The UNC and other Naga organisations enforced the “Trade Embargo” in all Naga people inhabited areas in protest against the fencing along the India-Myanmar 1,643-km long international border and the scrapping of the Free Movement Regime (FMR).

Officials in Imphal said that hundreds of goods laden and empty trucks along with transport fuel carrying tankers stranded at different places of Imphal-Jiribam National Highway (NH-37) and Imphal-Dimapur National High (NH-2).

Maximum number of loaded trucks remained stranded at Mao Gate on NH-2.

The UNC and two other Naga organisations initiated the embargo by halting the movement of commercial goods along NH-2 and NH-37, particularly in Naga people inhabited areas.

The blockade has disrupted supply chains to several parts of the state, affecting both the Imphal Valley and southern Kuki-dominated hill districts.

The “Trade Embargo” has significantly impacted Senapati, Ukhrul, and Tamenglong districts, with trucks carrying essential goods remaining stuck at various checkpoints.

The UNC expressed disappointment over what it termed the Centre’s “lack of response” to their concerns, highlighting a failed meeting with the Ministry of Home Affairs on August 26.

According to the Naga organisations, the government’s decision to fence the border and repeal the FMR would physically divide Naga tribes across Manipur, Nagaland, Arunachal Pradesh, and Myanmar, threatening their cultural identity, traditional and ancestral ties.

A UNC statement alleged that the indifferent attitude of the government necessitated a stringent agitation to register the rigid stance of the Naga people against the scrapping of FMR and the erection of fencing along the India-Myanmar border for defending the Naga homeland and identity, and the inherent rights over land, the statement said.

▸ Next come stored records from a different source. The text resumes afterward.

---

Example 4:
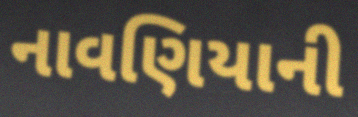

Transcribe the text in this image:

નાવણિયાની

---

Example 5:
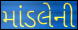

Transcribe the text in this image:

માંડલેની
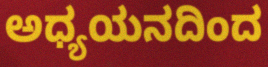
ಅಧ್ಯಯನದಿಂದ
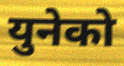
युनेको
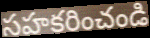
సహకరించండి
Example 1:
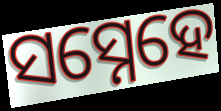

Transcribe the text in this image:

ସସ୍ନେହେ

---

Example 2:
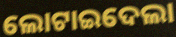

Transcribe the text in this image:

ଲୋଟାଇଦେଲା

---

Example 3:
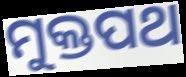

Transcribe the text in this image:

ମୁକ୍ତପଥ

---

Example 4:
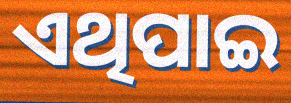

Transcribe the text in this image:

ଏଥିପାଇ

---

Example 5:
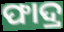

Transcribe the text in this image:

ଫାଦ୍ର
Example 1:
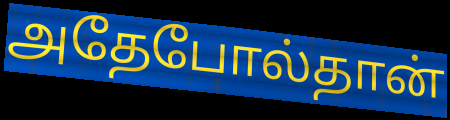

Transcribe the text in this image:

அதேபோல்தான்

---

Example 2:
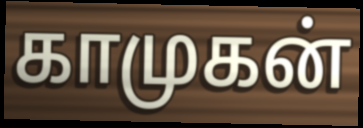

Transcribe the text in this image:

காமுகன்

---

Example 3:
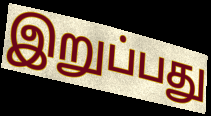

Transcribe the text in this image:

இறுப்பது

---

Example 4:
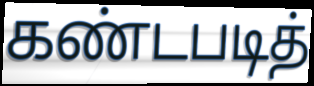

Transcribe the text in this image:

கண்டபடித்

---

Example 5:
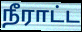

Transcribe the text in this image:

நீராட்ட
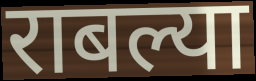
राबल्या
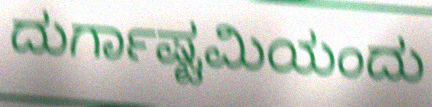
ದುರ್ಗಾಷ್ಟಮಿಯಂದು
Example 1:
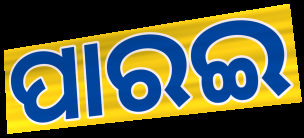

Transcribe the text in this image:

ପାରଇ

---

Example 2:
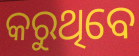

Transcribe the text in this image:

କରୁଥିବେ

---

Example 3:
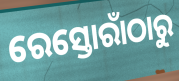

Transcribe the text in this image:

ରେସ୍ତୋରାଁଠାରୁ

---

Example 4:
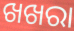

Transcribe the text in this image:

ଖଖରା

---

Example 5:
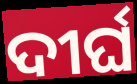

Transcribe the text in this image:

ଦୀର୍ଘ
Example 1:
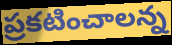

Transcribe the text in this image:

ప్రకటించాలన్న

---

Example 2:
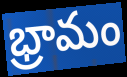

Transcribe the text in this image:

భ్రామం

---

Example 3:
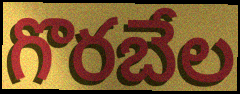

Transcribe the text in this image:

గొరబేల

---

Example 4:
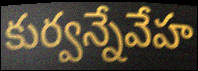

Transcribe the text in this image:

కుర్వన్నేవేహ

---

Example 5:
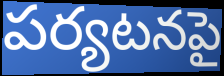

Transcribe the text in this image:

పర్యటనపై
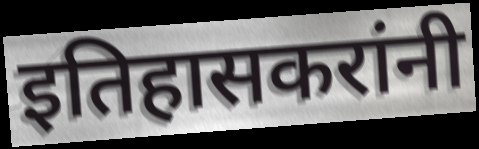
इतिहासकरांनी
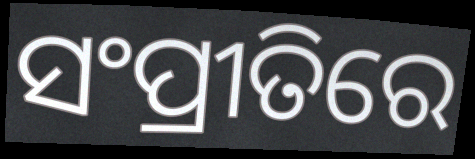
ସଂପ୍ରୀତିରେ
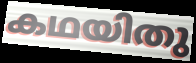
കഥയിതു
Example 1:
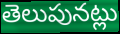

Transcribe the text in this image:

తెలుపునట్లు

The Ministry of Home Affairs (MHA) last year announced that the FMR, which earlier allowed people residing along the India-Myanmar border to travel 16 km into each other’s territory without a passport and visa, would be scrapped.

Instead, the MHA had decided to adopt a new scheme to issue a pass to the border residents of both India and Myanmar living within 10 km on either side of the frontier to regulate cross-border movements.

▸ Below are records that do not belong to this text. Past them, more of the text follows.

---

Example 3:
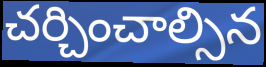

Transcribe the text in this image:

చర్చించాల్సిన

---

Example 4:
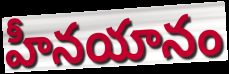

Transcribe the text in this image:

హీనయానం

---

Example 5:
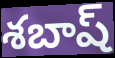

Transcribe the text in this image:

శబాష్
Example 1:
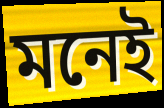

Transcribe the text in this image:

মনেই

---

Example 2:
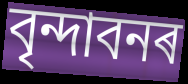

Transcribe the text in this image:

বৃন্দাবনৰ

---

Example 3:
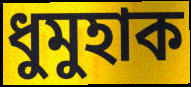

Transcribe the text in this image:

ধুমুহাক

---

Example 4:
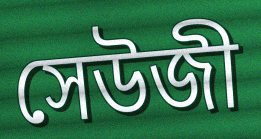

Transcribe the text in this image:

সেউজী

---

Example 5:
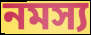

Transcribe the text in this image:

নমস্য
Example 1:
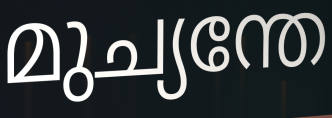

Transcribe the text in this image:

മുച്യന്തേ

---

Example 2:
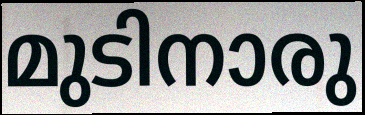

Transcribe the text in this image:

മുടിനാരു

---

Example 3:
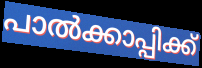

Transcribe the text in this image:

പാൽക്കാപ്പിക്ക്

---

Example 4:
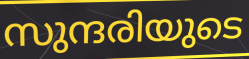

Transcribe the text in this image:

സുന്ദരിയുടെ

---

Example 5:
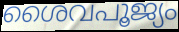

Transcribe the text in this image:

ശൈവപൂജ്യം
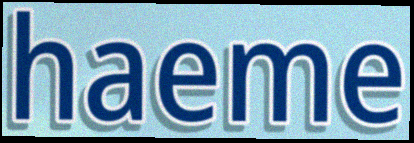
haeme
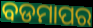
ବଡମାପର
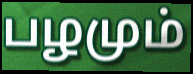
பழமும்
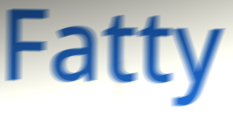
Fatty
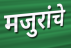
मजुरांचे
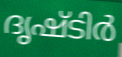
ദൃഷ്ടിർ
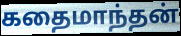
கதைமாந்தன்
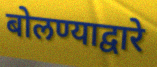
बोलण्याद्वारे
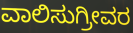
ವಾಲಿಸುಗ್ರೀವರ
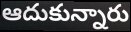
ఆదుకున్నారు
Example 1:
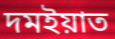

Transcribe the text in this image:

দমইয়াত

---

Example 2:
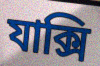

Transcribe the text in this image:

যাক্সি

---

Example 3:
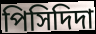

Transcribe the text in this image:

পিসিদিদা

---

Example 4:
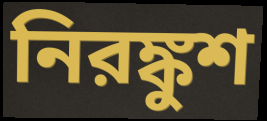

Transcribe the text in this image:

নিরঙ্কুশ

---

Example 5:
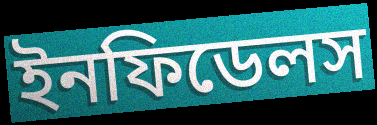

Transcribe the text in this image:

ইনফিডেলস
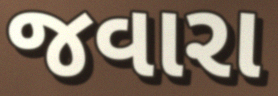
જવારા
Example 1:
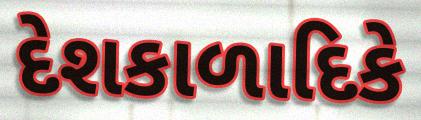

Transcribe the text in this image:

દેશકાળાદિકે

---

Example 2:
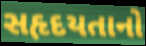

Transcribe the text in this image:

સહૃદયતાનો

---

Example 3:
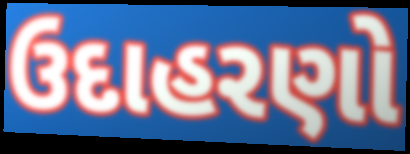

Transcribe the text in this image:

ઉદાહરણો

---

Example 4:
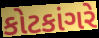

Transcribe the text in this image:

કોટકાંગરે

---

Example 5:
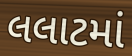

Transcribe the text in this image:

લલાટમાં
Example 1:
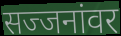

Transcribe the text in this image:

सज्जनांवर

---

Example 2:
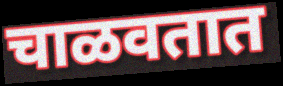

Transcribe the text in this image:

चाळवतात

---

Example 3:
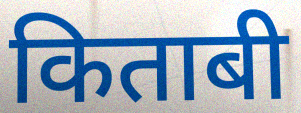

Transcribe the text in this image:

किताबी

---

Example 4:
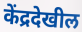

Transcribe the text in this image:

केंद्रदेखील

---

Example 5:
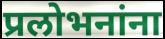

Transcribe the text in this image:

प्रलोभनांना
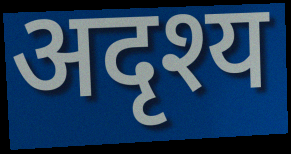
अदृश्य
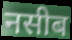
नसीब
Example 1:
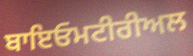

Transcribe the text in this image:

ਬਾਇਓਮਟੀਰੀਅਲ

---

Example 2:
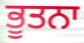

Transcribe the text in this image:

ਭੂਤਨਾ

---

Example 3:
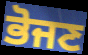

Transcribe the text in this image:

ਭੋਜਣ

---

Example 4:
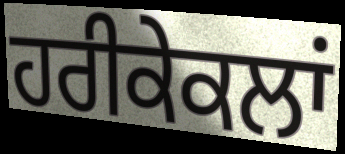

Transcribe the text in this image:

ਹਰੀਕੇਕਲਾਂ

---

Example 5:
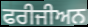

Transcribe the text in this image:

ਫਰੀਜੀਅਨ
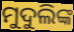
ମୁଦୁଲିଙ୍କ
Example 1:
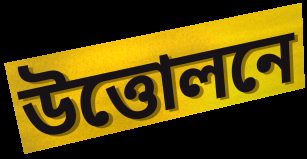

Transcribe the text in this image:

উত্তোলনে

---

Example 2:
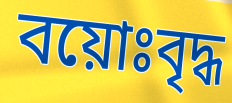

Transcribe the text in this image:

বয়োঃবৃদ্ধ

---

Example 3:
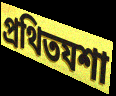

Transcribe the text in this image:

প্রথিতযশা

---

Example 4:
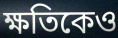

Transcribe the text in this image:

ক্ষতিকেও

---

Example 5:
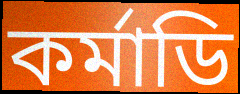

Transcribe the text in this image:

কর্মাডি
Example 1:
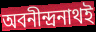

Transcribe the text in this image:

অবনীন্দ্রনাথই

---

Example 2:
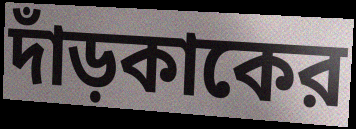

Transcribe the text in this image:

দাঁড়কাকের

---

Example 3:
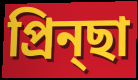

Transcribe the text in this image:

প্রিন্ছা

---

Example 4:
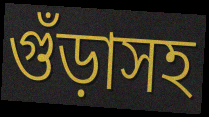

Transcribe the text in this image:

গুঁড়াসহ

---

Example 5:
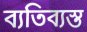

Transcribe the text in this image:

ব্যতিব্যস্ত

The Nagaland and Mizoram governments and a large number of political parties and civil societies in the two northeastern states have been opposing both border fencing and the scrapping of the old FMR.

Four northeastern states -- Arunachal Pradesh, Manipur, Nagaland, and Mizoram -- share a 1,643-km unfenced border with Myanmar. The MHA had earlier decided to put up fencing on the entire porous border, known for the smuggling of arms, ammunition, narcotics and various other contrabands, for Rs 31,000 crore.